The underlying case is quickly told. A married couple bought a high-priced mobile home and sold it a short time later. The responsible tax office wanted to see this as a taxable private sale transaction and invoked Section 23 EStG - a provision that many people are familiar with, especially from the property sector, as so-called speculation tax. A ten-year period applies there. However, this rule can also apply to other assets. It applies if there is less than one year between purchase and sale. This paragraph is primarily intended for goods that were purchased with the clear intention of increasing their value, such as precious metals or works of art.
Because of the tax office's demand, some observers were tempted to draw parallels with other leisure assets. If a mobile home is subject to speculation tax, why not a yacht or a private aeroplane? This comparability cannot be completely dismissed. The motorhome couple went to court and were proved right, the tax office appealed.

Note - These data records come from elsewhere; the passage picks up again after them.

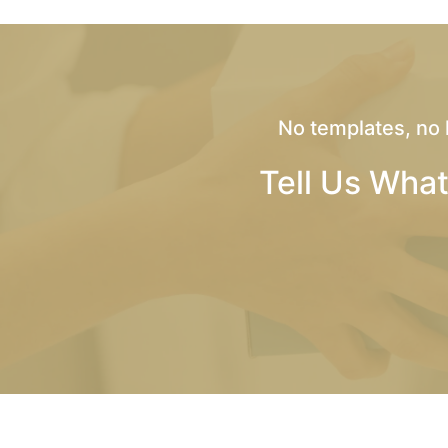
No templates, no 
Tell Us What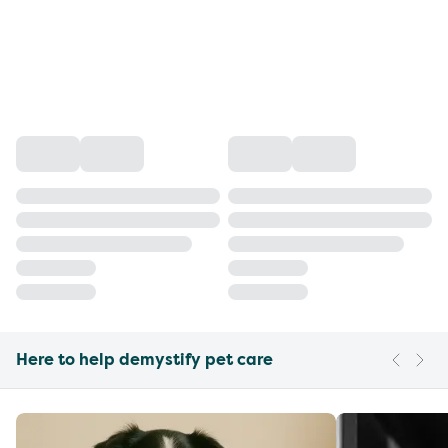
Here to help demystify pet care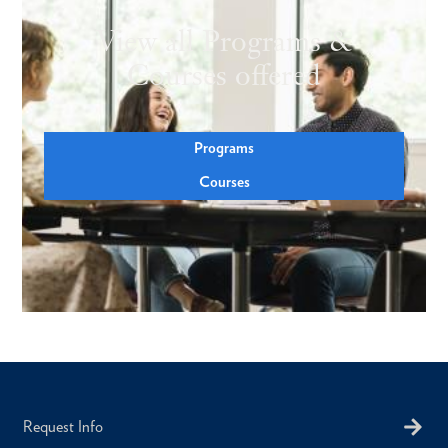
View all Programs &
Courses offered
Programs
Courses
Request Info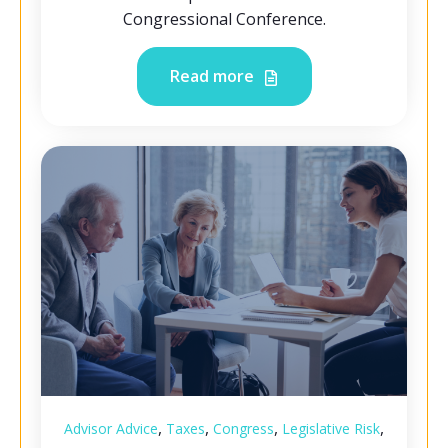
Congressional Conference.
Read more
,
,
,
,
Advisor Advice
Taxes
Congress
Legislative Risk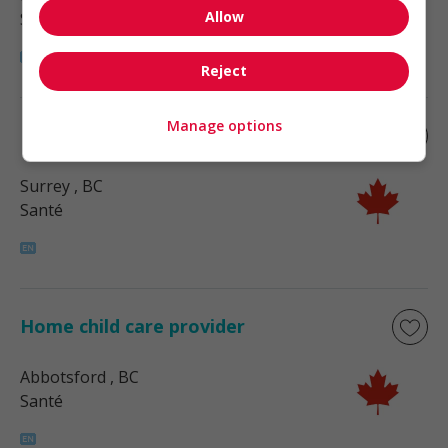
Allow
Santé
Reject
Manage options
Home child care provider
Surrey
, BC
Santé
Home child care provider
Abbotsford
, BC
Santé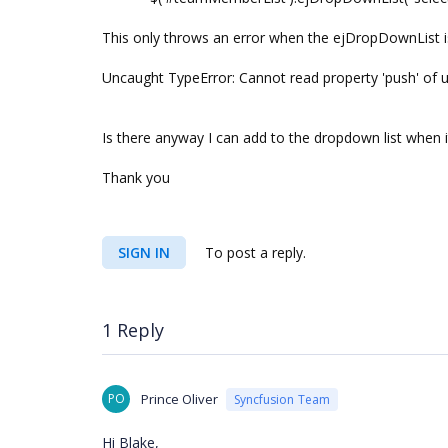
This only throws an error when the ejDropDownList is
Uncaught TypeError: Cannot read property 'push' of 
Is there anyway I can add to the dropdown list when 
Thank you
SIGN IN
To post a reply.
1 Reply
PO
Prince Oliver
Syncfusion Team
Hi Blake,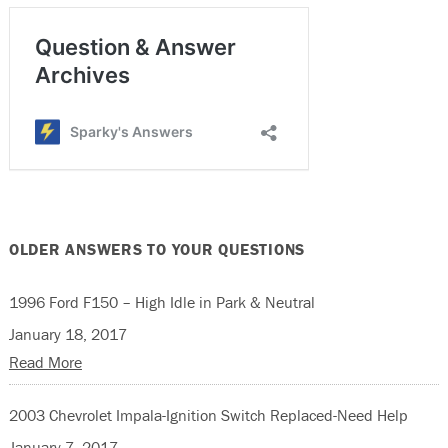
OLDER ANSWERS TO YOUR QUESTIONS
1996 Ford F150 – High Idle in Park & Neutral
January 18, 2017
Read More
2003 Chevrolet Impala-Ignition Switch Replaced-Need Help
January 7, 2017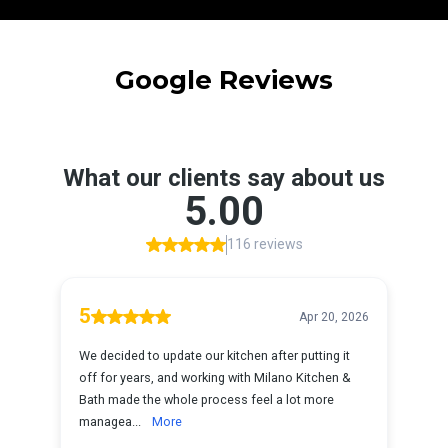
Google Reviews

The Federal Fiscal Court has clearly rejected the appeal, ruled in favour of the lower court and clarified a number of points. The ruling was published on 27 January 2026 (IX R 4/25). In his opinion, a mobile home - even if it costs several hundred thousand euros - is an item of everyday use. And the law expressly excludes such items from the taxation of private sales transactions. The decisive factor is therefore not the price or the luxury character of an object or the financial circumstances of the owner, but its function: an object of use that is utilised and typically subject to depreciation.
As a result, the judgement is therefore a correction of a rather far-reaching argument by a single tax office. The fact that classic consumer goods should not be subject to speculation taxation ultimately corresponds exactly to the purpose of the statutory regulation.
However, the Federal Fiscal Court only had to rule on a motorhome. Legal issues that are actually relevant in yachting practice - such as charter models, ownership structures or international tax constellations - did not play a role in the proceedings.
For the yachting industry, the judgement is therefore above all a small signal: attempts to extend speculation taxation very widely to classic leisure objects - such as yachts - are not readily supported by the courts. But nothing more than that. In practice, I would therefore categorise the decision as follows: Interesting - yes. However, a fundamental revaluation of yachts for tax purposes can certainly not be derived from it. The case was ultimately too specialised for that and the result too predictable.